PROBLEM DESCRIPTION:
Quote the data below word for word, keeping every line unchanged.

--- RECORD EXTRACTS ---

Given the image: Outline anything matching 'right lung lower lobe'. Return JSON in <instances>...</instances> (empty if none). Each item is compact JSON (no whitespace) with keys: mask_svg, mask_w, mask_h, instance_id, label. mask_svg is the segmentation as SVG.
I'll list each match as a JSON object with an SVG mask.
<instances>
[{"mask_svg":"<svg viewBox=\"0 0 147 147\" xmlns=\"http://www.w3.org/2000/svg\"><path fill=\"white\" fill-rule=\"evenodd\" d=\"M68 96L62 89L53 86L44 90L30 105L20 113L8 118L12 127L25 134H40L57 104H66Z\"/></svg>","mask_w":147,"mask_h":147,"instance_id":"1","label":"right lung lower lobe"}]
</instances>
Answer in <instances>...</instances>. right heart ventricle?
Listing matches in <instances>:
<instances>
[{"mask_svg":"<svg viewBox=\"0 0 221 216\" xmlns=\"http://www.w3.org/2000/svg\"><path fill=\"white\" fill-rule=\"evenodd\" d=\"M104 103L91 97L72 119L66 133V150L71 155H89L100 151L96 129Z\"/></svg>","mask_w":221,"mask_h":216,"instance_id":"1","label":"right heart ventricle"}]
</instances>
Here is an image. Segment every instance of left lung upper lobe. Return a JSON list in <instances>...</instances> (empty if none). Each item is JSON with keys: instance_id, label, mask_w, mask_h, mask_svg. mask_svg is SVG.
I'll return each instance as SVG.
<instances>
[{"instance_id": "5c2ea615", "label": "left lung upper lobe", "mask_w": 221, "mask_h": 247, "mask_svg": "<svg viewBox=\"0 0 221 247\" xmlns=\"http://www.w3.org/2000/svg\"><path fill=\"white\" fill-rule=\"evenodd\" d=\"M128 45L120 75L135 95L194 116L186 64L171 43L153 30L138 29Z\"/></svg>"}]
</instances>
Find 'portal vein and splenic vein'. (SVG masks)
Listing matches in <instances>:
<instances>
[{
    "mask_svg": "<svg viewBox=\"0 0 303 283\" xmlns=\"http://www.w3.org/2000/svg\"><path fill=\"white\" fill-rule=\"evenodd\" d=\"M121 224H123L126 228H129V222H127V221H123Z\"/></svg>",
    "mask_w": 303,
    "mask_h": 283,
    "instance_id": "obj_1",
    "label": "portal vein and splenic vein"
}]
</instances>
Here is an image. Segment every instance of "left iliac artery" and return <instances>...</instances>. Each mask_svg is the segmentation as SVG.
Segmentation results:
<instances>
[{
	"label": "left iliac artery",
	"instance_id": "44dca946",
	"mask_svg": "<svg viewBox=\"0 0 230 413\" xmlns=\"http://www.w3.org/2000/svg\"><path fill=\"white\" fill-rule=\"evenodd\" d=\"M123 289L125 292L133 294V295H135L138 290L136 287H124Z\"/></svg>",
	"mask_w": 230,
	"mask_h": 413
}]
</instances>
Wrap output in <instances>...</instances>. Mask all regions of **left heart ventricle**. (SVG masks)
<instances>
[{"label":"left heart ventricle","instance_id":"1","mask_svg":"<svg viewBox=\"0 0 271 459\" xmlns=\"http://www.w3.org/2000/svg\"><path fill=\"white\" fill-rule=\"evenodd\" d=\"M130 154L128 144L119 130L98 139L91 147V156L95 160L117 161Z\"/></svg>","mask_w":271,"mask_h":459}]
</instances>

---

THE ANSWER:
Given the image: Outline anything matching 'right lung lower lobe'. Return JSON in <instances>...</instances> (empty if none). Each item is compact JSON (no whitespace) with keys: mask_svg, mask_w, mask_h, instance_id, label. mask_svg is the segmentation as SVG.
I'll list each match as a JSON object with an SVG mask.
<instances>
[{"mask_svg":"<svg viewBox=\"0 0 147 147\" xmlns=\"http://www.w3.org/2000/svg\"><path fill=\"white\" fill-rule=\"evenodd\" d=\"M68 96L62 89L53 86L44 90L30 105L20 113L8 118L12 127L25 134H40L57 104H66Z\"/></svg>","mask_w":147,"mask_h":147,"instance_id":"1","label":"right lung lower lobe"}]
</instances>
Answer in <instances>...</instances>. right heart ventricle?
Listing matches in <instances>:
<instances>
[{"mask_svg":"<svg viewBox=\"0 0 221 216\" xmlns=\"http://www.w3.org/2000/svg\"><path fill=\"white\" fill-rule=\"evenodd\" d=\"M104 103L91 97L72 119L66 133V150L71 155H89L100 151L96 129Z\"/></svg>","mask_w":221,"mask_h":216,"instance_id":"1","label":"right heart ventricle"}]
</instances>
Here is an image. Segment every instance of left lung upper lobe. Return a JSON list in <instances>...</instances> (empty if none). Each item is JSON with keys: instance_id, label, mask_w, mask_h, mask_svg. mask_svg is SVG.
I'll return each instance as SVG.
<instances>
[{"instance_id": "5c2ea615", "label": "left lung upper lobe", "mask_w": 221, "mask_h": 247, "mask_svg": "<svg viewBox=\"0 0 221 247\" xmlns=\"http://www.w3.org/2000/svg\"><path fill=\"white\" fill-rule=\"evenodd\" d=\"M128 45L120 75L135 95L194 116L186 64L171 43L153 30L138 29Z\"/></svg>"}]
</instances>
Find 'portal vein and splenic vein'. (SVG masks)
Listing matches in <instances>:
<instances>
[{
    "mask_svg": "<svg viewBox=\"0 0 303 283\" xmlns=\"http://www.w3.org/2000/svg\"><path fill=\"white\" fill-rule=\"evenodd\" d=\"M121 224H123L126 228H129V222H127V221H123Z\"/></svg>",
    "mask_w": 303,
    "mask_h": 283,
    "instance_id": "obj_1",
    "label": "portal vein and splenic vein"
}]
</instances>
Here is an image. Segment every instance of "left iliac artery" and return <instances>...</instances>. Each mask_svg is the segmentation as SVG.
Segmentation results:
<instances>
[{
	"label": "left iliac artery",
	"instance_id": "44dca946",
	"mask_svg": "<svg viewBox=\"0 0 230 413\" xmlns=\"http://www.w3.org/2000/svg\"><path fill=\"white\" fill-rule=\"evenodd\" d=\"M123 289L125 292L133 294V295H135L138 290L136 287H124Z\"/></svg>",
	"mask_w": 230,
	"mask_h": 413
}]
</instances>
Wrap output in <instances>...</instances>. Mask all regions of **left heart ventricle**. (SVG masks)
<instances>
[{"label":"left heart ventricle","instance_id":"1","mask_svg":"<svg viewBox=\"0 0 271 459\" xmlns=\"http://www.w3.org/2000/svg\"><path fill=\"white\" fill-rule=\"evenodd\" d=\"M130 154L128 144L119 130L98 139L91 147V156L95 160L117 161Z\"/></svg>","mask_w":271,"mask_h":459}]
</instances>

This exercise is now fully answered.